- _Work required_: Everything in the data that follows should be given again verbatim, except the images.

Segment Start: Collected data

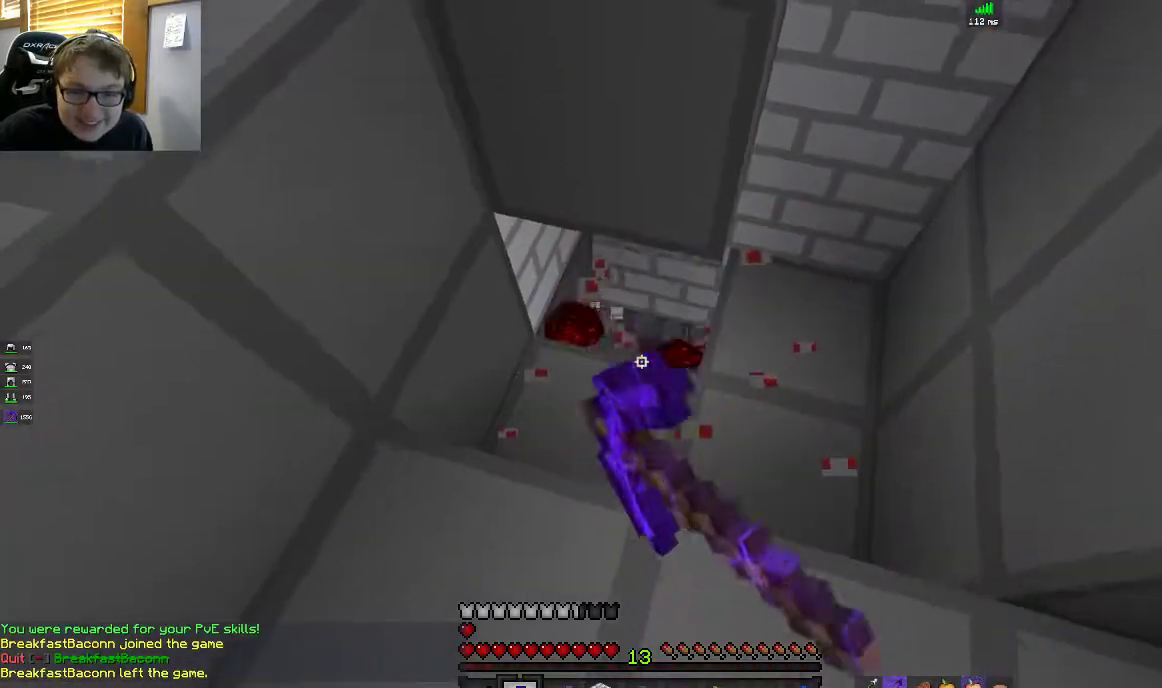
{"keys": ["a", "space", "w"], "mouse": [], "events": [[183, "mouse_left", "up"], [217, "w", "up"], [300, "a", "down"], [350, "w", "down"], [400, "space", "down"], [417, "a", "up"], [500, "a", "down"]]}
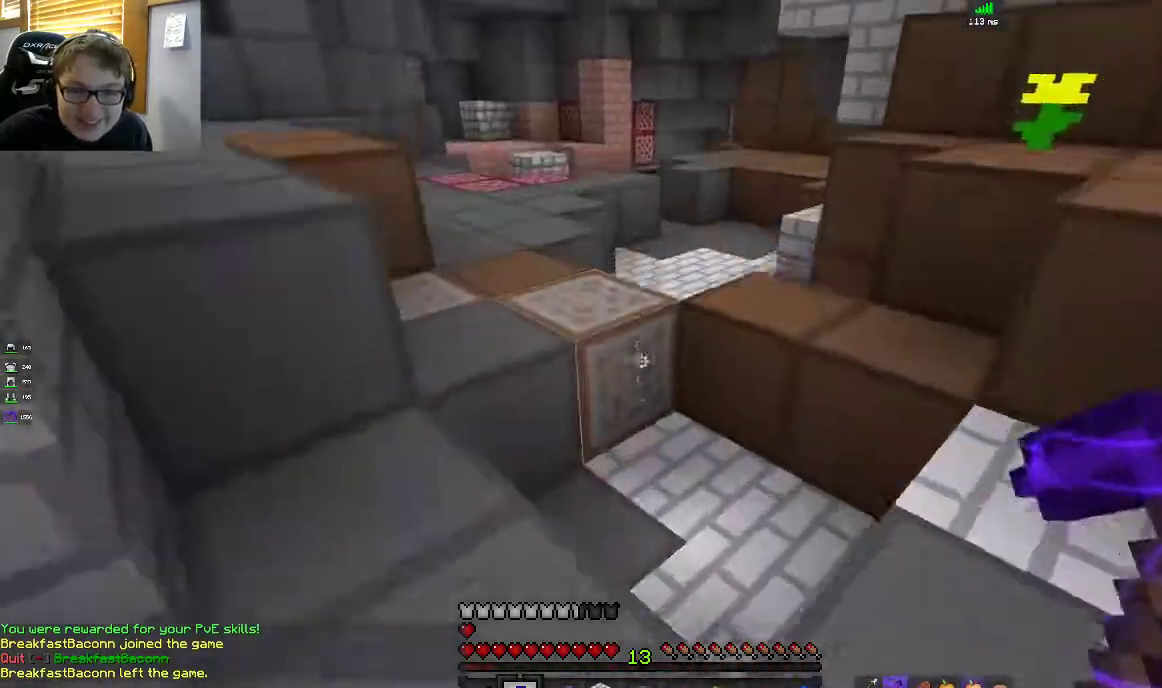
{"keys": ["space", "w"], "mouse": [], "events": [[117, "space", "up"], [333, "a", "up"], [367, "a", "down"], [400, "space", "down"], [483, "a", "up"]]}
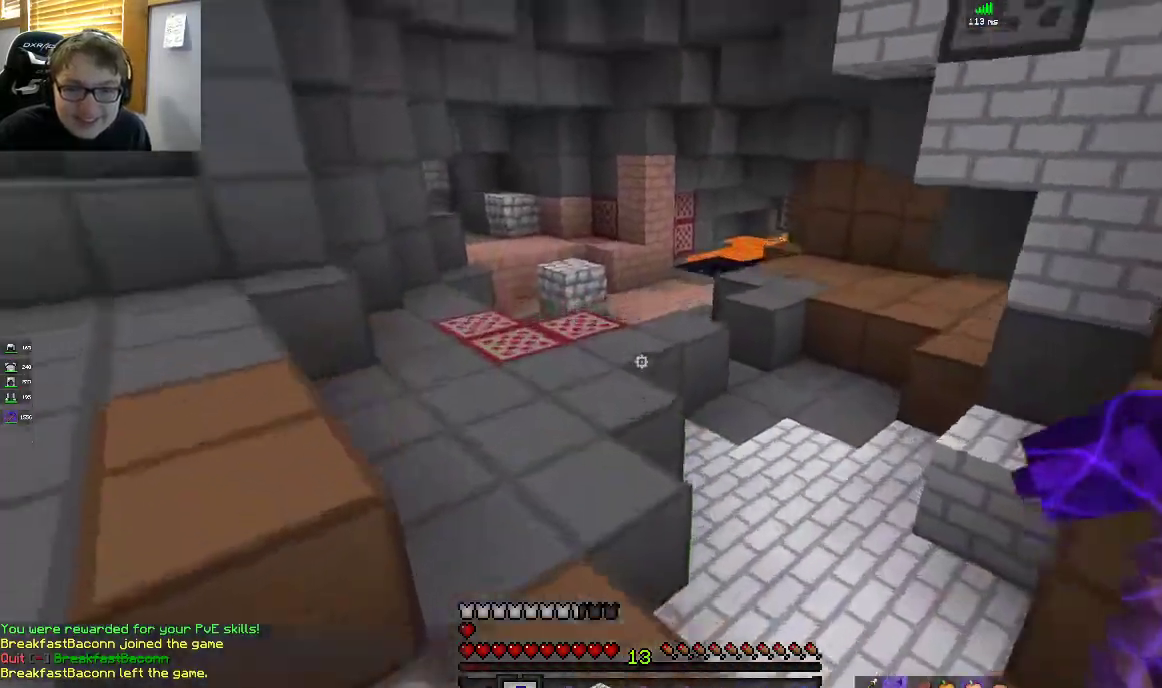
{"keys": ["w"], "mouse": [], "events": [[50, "a", "down"], [167, "space", "up"], [267, "a", "up"]]}
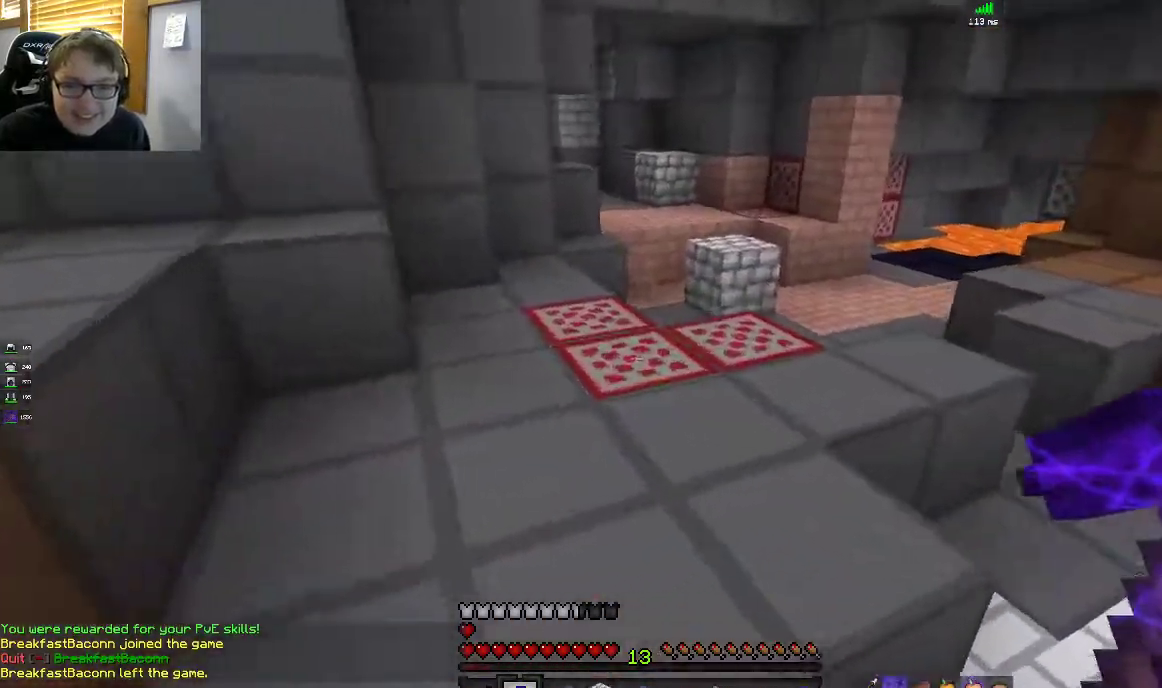
{"keys": ["w"], "mouse": ["left"], "events": [[33, "mouse_left", "down"]]}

Segment End: Collected data

- _Output_:
{"keys": ["a", "space", "w"], "mouse": [], "events": [[183, "mouse_left", "up"], [217, "w", "up"], [300, "a", "down"], [350, "w", "down"], [400, "space", "down"], [417, "a", "up"], [500, "a", "down"]]}
{"keys": ["space", "w"], "mouse": [], "events": [[117, "space", "up"], [333, "a", "up"], [367, "a", "down"], [400, "space", "down"], [483, "a", "up"]]}
{"keys": ["w"], "mouse": [], "events": [[50, "a", "down"], [167, "space", "up"], [267, "a", "up"]]}
{"keys": ["w"], "mouse": ["left"], "events": [[33, "mouse_left", "down"]]}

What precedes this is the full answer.